La police de l'endroit a fait savoir hier que des enquêteurs de son service ainsi que de la Gendarmerie royale sont dans la capitale «pour effectuer des entrevues avec des personnes en connexion avec le programme de hockey de l'Université d'Ottawa», avec l'assistance de la police d'Ottawa.
Ça fait déjà deux semaines, soit le 25 février dernier, qu'une plainte a été déposée par une tierce personne en liaison avec cette affaire qui a eu son origine lors d'un séjour de deux parties du Gris et Grenat dans le nord ontarien, les 31 janvier et 1erfévrier. Quelques jours après le dépôt de la plainte, l'Université annonçait qu'elle suspendait indéfiniment toute l'équipe, joueurs comme entraîneurs, même si aucune arrestation n'avait été effectuée ni aucune accusation déposée.
Au moment où cette mesure a été annoncée, je me suis abstenu de commenter cette décision de mon alma mater, jugeant qu'il valait mieux attendre d'en savoir plus.
Présomption d'innocence
Mais comme l'enquête s'éternise - ce qui serait normal dans les circonstances, me dit une source policière - et qu'un dénouement à cette sordide histoire ne semble pas être proche, j'aimerais juste rappeler un principe de base en droit qui a été malmené dans ce dossier: la présomption d'innocence des personnes qui font l'objet d'une enquête.

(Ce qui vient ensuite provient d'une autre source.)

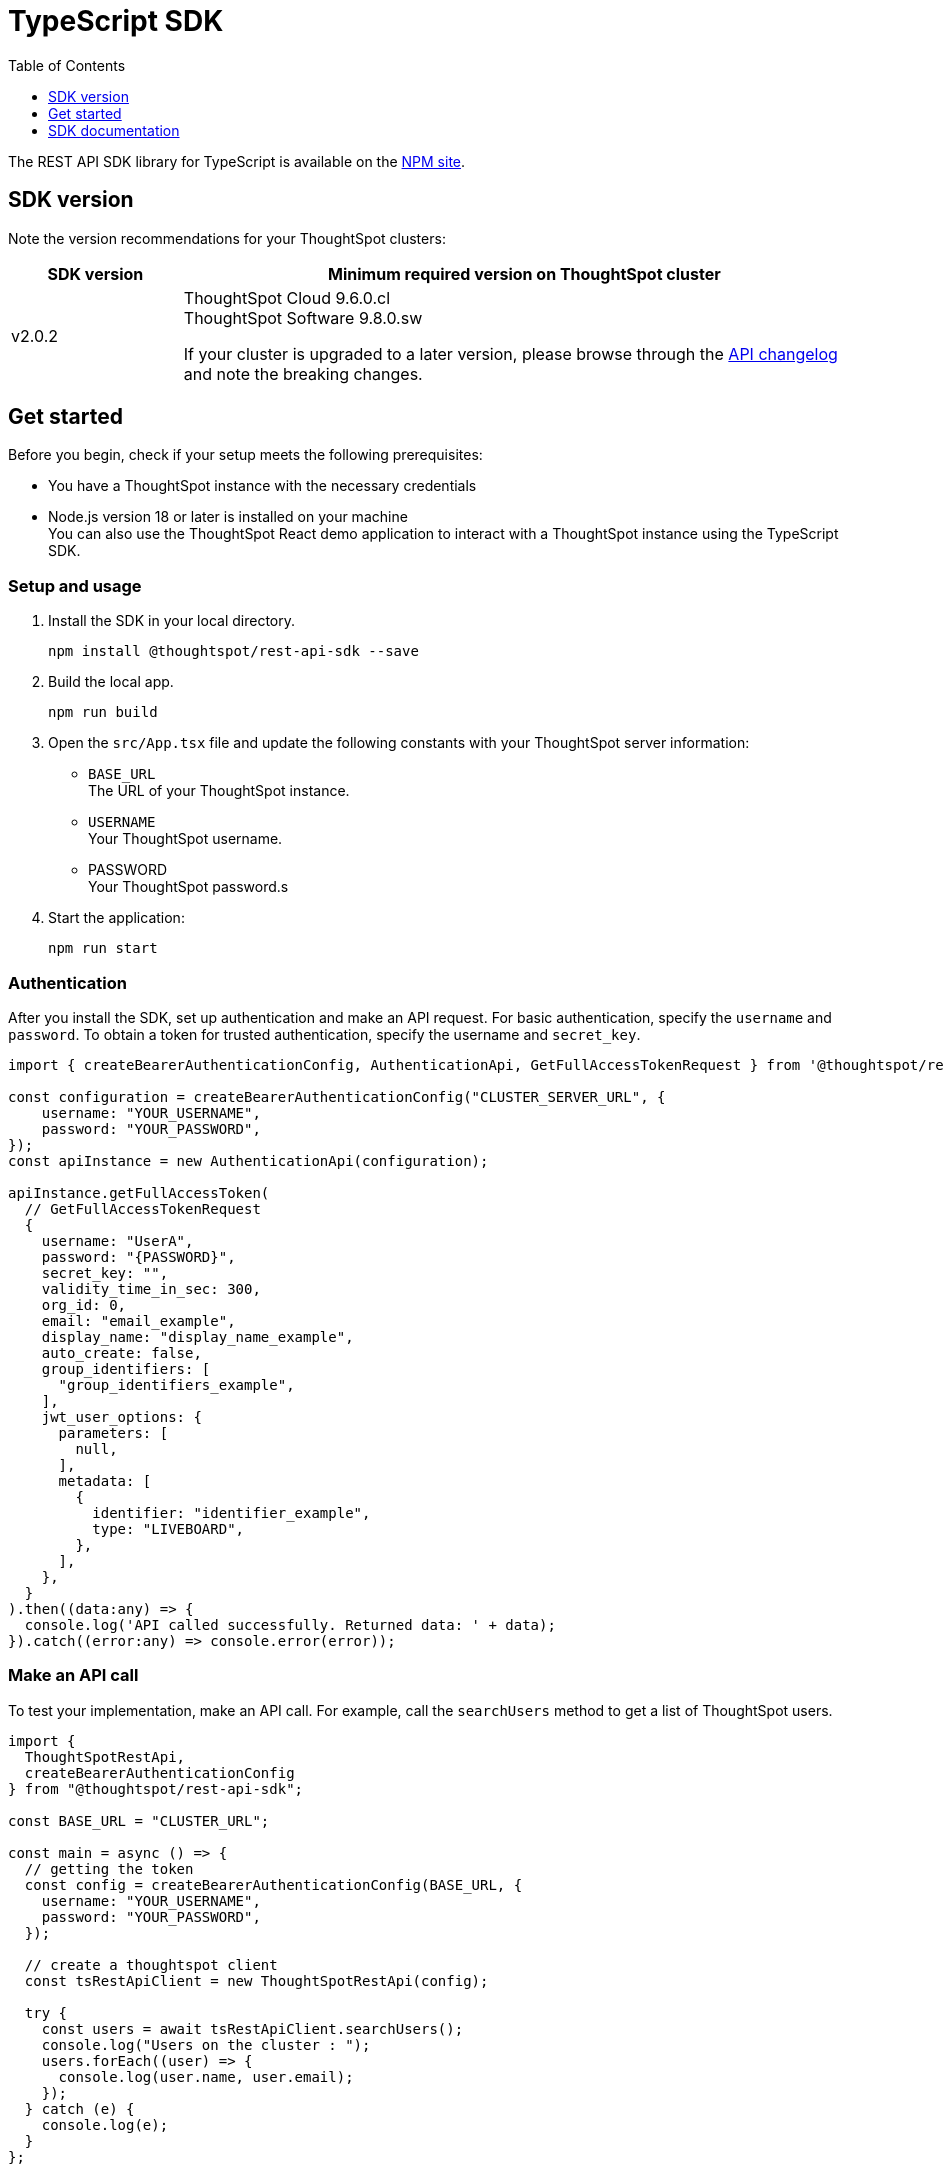 = TypeScript SDK
:toc: true
:toclevels: 1

:page-title: REST API SDK
:page-pageid: rest-api-sdk-typescript
:page-description: ThoughtSpot provides REST API SDK with TypeScript client libraries.

The REST API SDK library for TypeScript is available on the link:https://www.npmjs.com/package/@thoughtspot/rest-api-sdk[NPM site, window=_blank].

== SDK version

Note the version recommendations for your ThoughtSpot clusters:

[width="100%" cols="1,4"]
[options='header']
|====
|SDK version|Minimum required version on ThoughtSpot cluster
|v2.0.2 a| ThoughtSpot Cloud 9.6.0.cl +
ThoughtSpot Software 9.8.0.sw

If your cluster is upgraded to a later version, please browse through the xref:rest-apiv2-changelog.adoc[API changelog] and note the breaking changes.
|====

== Get started

Before you begin, check if your setup meets the following prerequisites:

* You have a ThoughtSpot instance with the necessary credentials
* Node.js version 18 or later is installed on your machine +
You can also use the ThoughtSpot React demo application to interact with a ThoughtSpot instance using the TypeScript SDK.

=== Setup and usage

. Install the SDK in your local directory.
+
----
npm install @thoughtspot/rest-api-sdk --save
----

. Build the local app.

+
----
npm run build
----

. Open the `src/App.tsx` file and update the following constants with your ThoughtSpot server information:
+
* `BASE_URL` +
The URL of your ThoughtSpot instance.
* `USERNAME` +
Your ThoughtSpot username.
* PASSWORD +
Your ThoughtSpot password.s

. Start the application:
+
----
npm run start
----

=== Authentication
After you install the SDK, set up authentication and make an API request. For basic authentication, specify the `username` and `password`. To obtain a token for trusted authentication, specify the username and `secret_key`.

[source,TypeScript]
----
import { createBearerAuthenticationConfig, AuthenticationApi, GetFullAccessTokenRequest } from '@thoughtspot/rest-api-sdk';

const configuration = createBearerAuthenticationConfig("CLUSTER_SERVER_URL", {
    username: "YOUR_USERNAME",
    password: "YOUR_PASSWORD",
});
const apiInstance = new AuthenticationApi(configuration);

apiInstance.getFullAccessToken(
  // GetFullAccessTokenRequest
  {
    username: "UserA",
    password: "{PASSWORD}",
    secret_key: "",
    validity_time_in_sec: 300,
    org_id: 0,
    email: "email_example",
    display_name: "display_name_example",
    auto_create: false,
    group_identifiers: [
      "group_identifiers_example",
    ],
    jwt_user_options: {
      parameters: [
        null,
      ],
      metadata: [
        {
          identifier: "identifier_example",
          type: "LIVEBOARD",
        },
      ],
    },
  }
).then((data:any) => {
  console.log('API called successfully. Returned data: ' + data);
}).catch((error:any) => console.error(error));
----

=== Make an API call
To test your implementation, make an API call. For example, call the `searchUsers` method to get a list of ThoughtSpot users.

----
import {
  ThoughtSpotRestApi,
  createBearerAuthenticationConfig
} from "@thoughtspot/rest-api-sdk";

const BASE_URL = "CLUSTER_URL";

const main = async () => {
  // getting the token
  const config = createBearerAuthenticationConfig(BASE_URL, {
    username: "YOUR_USERNAME",
    password: "YOUR_PASSWORD",
  });

  // create a thoughtspot client
  const tsRestApiClient = new ThoughtSpotRestApi(config);

  try {
    const users = await tsRestApiClient.searchUsers();
    console.log("Users on the cluster : ");
    users.forEach((user) => {
      console.log(user.name, user.email);
    });
  } catch (e) {
    console.log(e);
  }
};

main();
----

== SDK documentation

For a complete list of methods to use for API calls and examples, see the following resources:


[width="100%" cols="2,4"]
[options='header']
|====
|SDK version|Documentation
|ThoughtSpot Cloud 9.6.0.cl a| link:https://github.com/thoughtspot/rest-api-sdk/blob/release/sdks/typescript/ThoughtSpotRestApi.md[REST API SDK library for TypeScript, Window=_blank]
|====



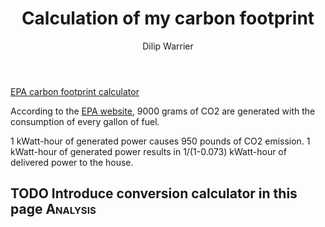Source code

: #+title: Calculation of my carbon footprint
#+author: Dilip Warrier

[[https://www3.epa.gov/carbon-footprint-calculator/][EPA carbon footprint calculator]]

According to the
[[https://www.epa.gov/energy/greenhouse-gases-equivalencies-calculator-calculations-and-references][EPA website]], 9000 grams of CO2 are generated with the consumption of
every gallon of fuel.

1 kWatt-hour of generated power causes 950 pounds of CO2 emission.
1 kWatt-hour of generated power results in 1/(1-0.073) kWatt-hour of
delivered power to the house.

** TODO Introduce conversion calculator in this page :Analysis:
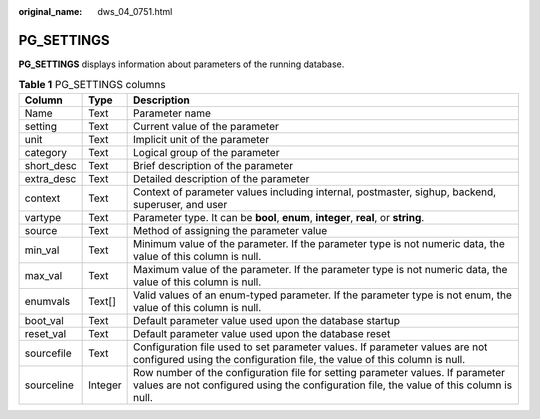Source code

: :original_name: dws_04_0751.html

.. _dws_04_0751:

PG_SETTINGS
===========

**PG_SETTINGS** displays information about parameters of the running database.

.. table:: **Table 1** PG_SETTINGS columns

   +------------+---------+---------------------------------------------------------------------------------------------------------------------------------------------------------------------------+
   | Column     | Type    | Description                                                                                                                                                               |
   +============+=========+===========================================================================================================================================================================+
   | Name       | Text    | Parameter name                                                                                                                                                            |
   +------------+---------+---------------------------------------------------------------------------------------------------------------------------------------------------------------------------+
   | setting    | Text    | Current value of the parameter                                                                                                                                            |
   +------------+---------+---------------------------------------------------------------------------------------------------------------------------------------------------------------------------+
   | unit       | Text    | Implicit unit of the parameter                                                                                                                                            |
   +------------+---------+---------------------------------------------------------------------------------------------------------------------------------------------------------------------------+
   | category   | Text    | Logical group of the parameter                                                                                                                                            |
   +------------+---------+---------------------------------------------------------------------------------------------------------------------------------------------------------------------------+
   | short_desc | Text    | Brief description of the parameter                                                                                                                                        |
   +------------+---------+---------------------------------------------------------------------------------------------------------------------------------------------------------------------------+
   | extra_desc | Text    | Detailed description of the parameter                                                                                                                                     |
   +------------+---------+---------------------------------------------------------------------------------------------------------------------------------------------------------------------------+
   | context    | Text    | Context of parameter values including internal, postmaster, sighup, backend, superuser, and user                                                                          |
   +------------+---------+---------------------------------------------------------------------------------------------------------------------------------------------------------------------------+
   | vartype    | Text    | Parameter type. It can be **bool**, **enum**, **integer**, **real**, or **string**.                                                                                       |
   +------------+---------+---------------------------------------------------------------------------------------------------------------------------------------------------------------------------+
   | source     | Text    | Method of assigning the parameter value                                                                                                                                   |
   +------------+---------+---------------------------------------------------------------------------------------------------------------------------------------------------------------------------+
   | min_val    | Text    | Minimum value of the parameter. If the parameter type is not numeric data, the value of this column is null.                                                              |
   +------------+---------+---------------------------------------------------------------------------------------------------------------------------------------------------------------------------+
   | max_val    | Text    | Maximum value of the parameter. If the parameter type is not numeric data, the value of this column is null.                                                              |
   +------------+---------+---------------------------------------------------------------------------------------------------------------------------------------------------------------------------+
   | enumvals   | Text[]  | Valid values of an enum-typed parameter. If the parameter type is not enum, the value of this column is null.                                                             |
   +------------+---------+---------------------------------------------------------------------------------------------------------------------------------------------------------------------------+
   | boot_val   | Text    | Default parameter value used upon the database startup                                                                                                                    |
   +------------+---------+---------------------------------------------------------------------------------------------------------------------------------------------------------------------------+
   | reset_val  | Text    | Default parameter value used upon the database reset                                                                                                                      |
   +------------+---------+---------------------------------------------------------------------------------------------------------------------------------------------------------------------------+
   | sourcefile | Text    | Configuration file used to set parameter values. If parameter values are not configured using the configuration file, the value of this column is null.                   |
   +------------+---------+---------------------------------------------------------------------------------------------------------------------------------------------------------------------------+
   | sourceline | Integer | Row number of the configuration file for setting parameter values. If parameter values are not configured using the configuration file, the value of this column is null. |
   +------------+---------+---------------------------------------------------------------------------------------------------------------------------------------------------------------------------+

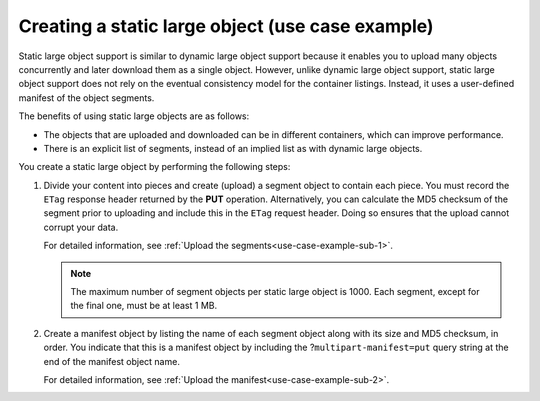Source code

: .. _use-case-example:

=================================================
Creating a static large object (use case example)
=================================================

Static large object support is similar to dynamic large object
support because it enables you to upload many objects concurrently
and later download them as a single object. However, unlike dynamic
large object support, static large object support does not rely on the
eventual consistency model for the container listings. Instead, it
uses a user-defined manifest of the object
segments.

The benefits of using static large objects are as follows:

-  The objects that are uploaded and downloaded can be in different
   containers, which can improve performance.

-  There is an explicit list of segments, instead of an implied list as
   with dynamic large objects.

You create a static large object by performing the following steps:

#. Divide your content into pieces and create (upload) a segment object
   to contain each piece. You must record the ``ETag`` response header
   returned by the **PUT** operation. Alternatively, you can calculate
   the MD5 checksum of the segment prior to uploading and include this
   in the ``ETag`` request header. Doing so ensures that the upload
   cannot corrupt your data.

   For detailed information, see
   :ref:`Upload the segments<use-case-example-sub-1>`.

   .. note::

     The maximum number of segment objects per static large object is
     1000. Each segment, except for the final one, must be at least 1 MB.

#. Create a manifest object by listing the name of each segment object
   along with its size and MD5 checksum, in order. You indicate that
   this is a manifest object by including the
   ?\ ``multipart-manifest=put`` query string at the end of the manifest
   object name.

   For detailed information, see
   :ref:`Upload the manifest<use-case-example-sub-2>`.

Présentement, tout ce qu'on sait est que la victime alléguée, qui est d'âge adulte, a collaboré à l'enquête. Elle n'est pas à l'origine de la plainte qui a été déposée directement à la direction de l'Ud'O. On ne sait pas combien de joueurs sont impliqués, ni où exactement la présumée agression aurait eu lieu, quoiqu'un porte-parole de la police de Thunder Bay a dit que ce n'était pas sur le campus de l'Université Lakehead.
On sait aussi que cette enquête n'a rien à voir avec le débat concernant une «culture du viol» qui fait présentement rage sur le campus de la rue Laurier en raison d'un tout autre incident, même si le lien est facile à faire.
Mais en suspendant les 26 joueurs de l'équipe, ainsi que l'entraîneur-chef Réal Paiement, la direction de l'Université s'est substituée au juge et au jury en les identifiant comme coupables avant même que l'enquête ne soit commencée!
Comme l'a dit un des joueurs, le défenseur Nicolas Therrien, dans nos pages au lendemain de la décision, «tous les joueurs passent pour des salauds... Il y a un impact négatif sur tous les joueurs. Il y en a qui n'étaient pas là (comme lui, blessé et absent du voyage), d'autres qui dormaient, mais ça touche quand même tout le monde. Selon moi, il ne faut pas mettre tous les joueurs dans le même bateau».
Bien dit. Leurs réputations sont toutes entachées, peu importe si en fin de compte, quelques-uns d'entre eux pourraient s'être conduits de façon inappropriée, ce qui reste à être prouvé par surcroît.
Réal Paiement, qui est un bon homme avant d'être un bon entraîneur, aura certes de la difficulté à conserver son emploi. Car la façon de traiter le dossier par ses patrons laisse croire qu'il a mal géré la crise, ou pire, qu'il a tenté volontairement d'étouffer l'affaire, à tout le moins jusqu'à l'élimination de son club, le 21 février.
J'ai réussi à parler brièvement à Paiement hier. Il a retourné mon appel plus par courtoisie qu'autre chose, car il ne peut commenter l'histoire, de crainte d'influencer l'enquête en cours. Au bout du fil, sa voix donnait l'impression qu'il était un homme pas mal découragé de se retrouver dans une telle galère. Sans compter que des dommages irréparables sont causés à son programme, qui devrait être en pleine période de recrutement pour l'an prochain.
Dire qu'il avait quitté un cimetière d'entraîneurs dans la LHJMQ, le Titan d'Acadie-Bathurst, à l'été 2011, pour s'amener avec les Gee Gees.
Bien curieux de voir comment cette triste histoire va se terminer. Et quelles réponses seront données à toutes les questions qu'elle a engendrées.
En terminant, l'Ud'O n'a pas donné suite à une demande d'entrevue avec Luc Gélineau, le directeur de son Service des sports.